I lived there from from the age of 1 to 8 years of age.

I remember Grandma Neukom had a huge garden that she seemed to tend daily while wearing either an old fashioned bonnet or straw hat.   She was a small feisty old woman to me and didn’t seem to show affection towards many people.


My father (Charles) said he had helped build her house when Christian, her husband died. It was a small bungalow-type house with a small basement loaded with canned fruits and vegetables. It was always immaculate and Grandma Neukom was especially proud of her flowers and garden.  She allowed me to go down there occasionally.  All I remember is jar after jar of sauerkraut.

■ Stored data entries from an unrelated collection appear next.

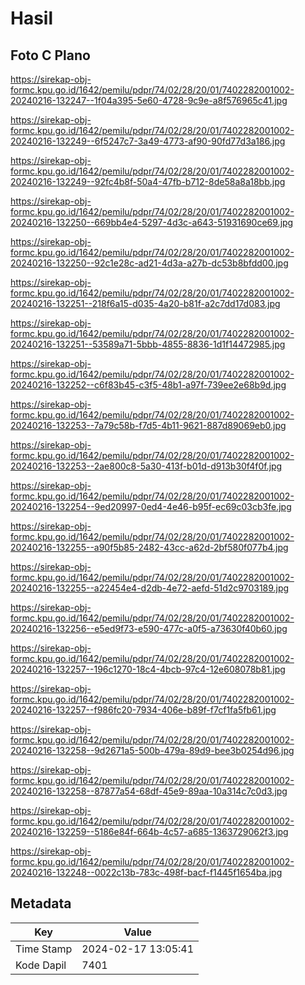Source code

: # Hasil

## Foto C Plano

https://sirekap-obj-formc.kpu.go.id/1642/pemilu/pdpr/74/02/28/20/01/7402282001002-20240216-132247--1f04a395-5e60-4728-9c9e-a8f576965c41.jpg

https://sirekap-obj-formc.kpu.go.id/1642/pemilu/pdpr/74/02/28/20/01/7402282001002-20240216-132249--6f5247c7-3a49-4773-af90-90fd77d3a186.jpg

https://sirekap-obj-formc.kpu.go.id/1642/pemilu/pdpr/74/02/28/20/01/7402282001002-20240216-132249--92fc4b8f-50a4-47fb-b712-8de58a8a18bb.jpg

https://sirekap-obj-formc.kpu.go.id/1642/pemilu/pdpr/74/02/28/20/01/7402282001002-20240216-132250--669bb4e4-5297-4d3c-a643-51931690ce69.jpg

https://sirekap-obj-formc.kpu.go.id/1642/pemilu/pdpr/74/02/28/20/01/7402282001002-20240216-132250--92c1e28c-ad21-4d3a-a27b-dc53b8bfdd00.jpg

https://sirekap-obj-formc.kpu.go.id/1642/pemilu/pdpr/74/02/28/20/01/7402282001002-20240216-132251--218f6a15-d035-4a20-b81f-a2c7dd17d083.jpg

https://sirekap-obj-formc.kpu.go.id/1642/pemilu/pdpr/74/02/28/20/01/7402282001002-20240216-132251--53589a71-5bbb-4855-8836-1d1f14472985.jpg

https://sirekap-obj-formc.kpu.go.id/1642/pemilu/pdpr/74/02/28/20/01/7402282001002-20240216-132252--c6f83b45-c3f5-48b1-a97f-739ee2e68b9d.jpg

https://sirekap-obj-formc.kpu.go.id/1642/pemilu/pdpr/74/02/28/20/01/7402282001002-20240216-132253--7a79c58b-f7d5-4b11-9621-887d89069eb0.jpg

https://sirekap-obj-formc.kpu.go.id/1642/pemilu/pdpr/74/02/28/20/01/7402282001002-20240216-132253--2ae800c8-5a30-413f-b01d-d913b30f4f0f.jpg

https://sirekap-obj-formc.kpu.go.id/1642/pemilu/pdpr/74/02/28/20/01/7402282001002-20240216-132254--9ed20997-0ed4-4e46-b95f-ec69c03cb3fe.jpg

https://sirekap-obj-formc.kpu.go.id/1642/pemilu/pdpr/74/02/28/20/01/7402282001002-20240216-132255--a90f5b85-2482-43cc-a62d-2bf580f077b4.jpg

https://sirekap-obj-formc.kpu.go.id/1642/pemilu/pdpr/74/02/28/20/01/7402282001002-20240216-132255--a22454e4-d2db-4e72-aefd-51d2c9703189.jpg

https://sirekap-obj-formc.kpu.go.id/1642/pemilu/pdpr/74/02/28/20/01/7402282001002-20240216-132256--e5ed9f73-e590-477c-a0f5-a73630f40b60.jpg

https://sirekap-obj-formc.kpu.go.id/1642/pemilu/pdpr/74/02/28/20/01/7402282001002-20240216-132257--196c1270-18c4-4bcb-97c4-12e608078b81.jpg

https://sirekap-obj-formc.kpu.go.id/1642/pemilu/pdpr/74/02/28/20/01/7402282001002-20240216-132257--f986fc20-7934-406e-b89f-f7cf1fa5fb61.jpg

https://sirekap-obj-formc.kpu.go.id/1642/pemilu/pdpr/74/02/28/20/01/7402282001002-20240216-132258--9d2671a5-500b-479a-89d9-bee3b0254d96.jpg

https://sirekap-obj-formc.kpu.go.id/1642/pemilu/pdpr/74/02/28/20/01/7402282001002-20240216-132258--87877a54-68df-45e9-89aa-10a314c7c0d3.jpg

https://sirekap-obj-formc.kpu.go.id/1642/pemilu/pdpr/74/02/28/20/01/7402282001002-20240216-132259--5186e84f-664b-4c57-a685-1363729062f3.jpg

https://sirekap-obj-formc.kpu.go.id/1642/pemilu/pdpr/74/02/28/20/01/7402282001002-20240216-132248--0022c13b-783c-498f-bacf-f1445f1654ba.jpg


## Metadata

| Key        | Value               |
| ---------- | ------------------- |
| Time Stamp | 2024-02-17 13:05:41 |
| Kode Dapil | 7401                |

It always seemed to me that she was mean-spirited towards my grandmother (her daughter, Edna). As a young boy I didn’t realize she did this to perhaps make her blind daughter stronger and more self-reliant. I remember very vividly the wire strung between her house and Edna’s so that her blind daughter might travel the distance between houses more easily, and her yelling at her daughter if she stumbled or got off path.


Grandma Neukom spoke in a heavily accented German voice. She died on the 9th of June 1973 (the day my brother, Chuck, got married) after living her final years in the care of her daughter, Edna........the independent, blind one.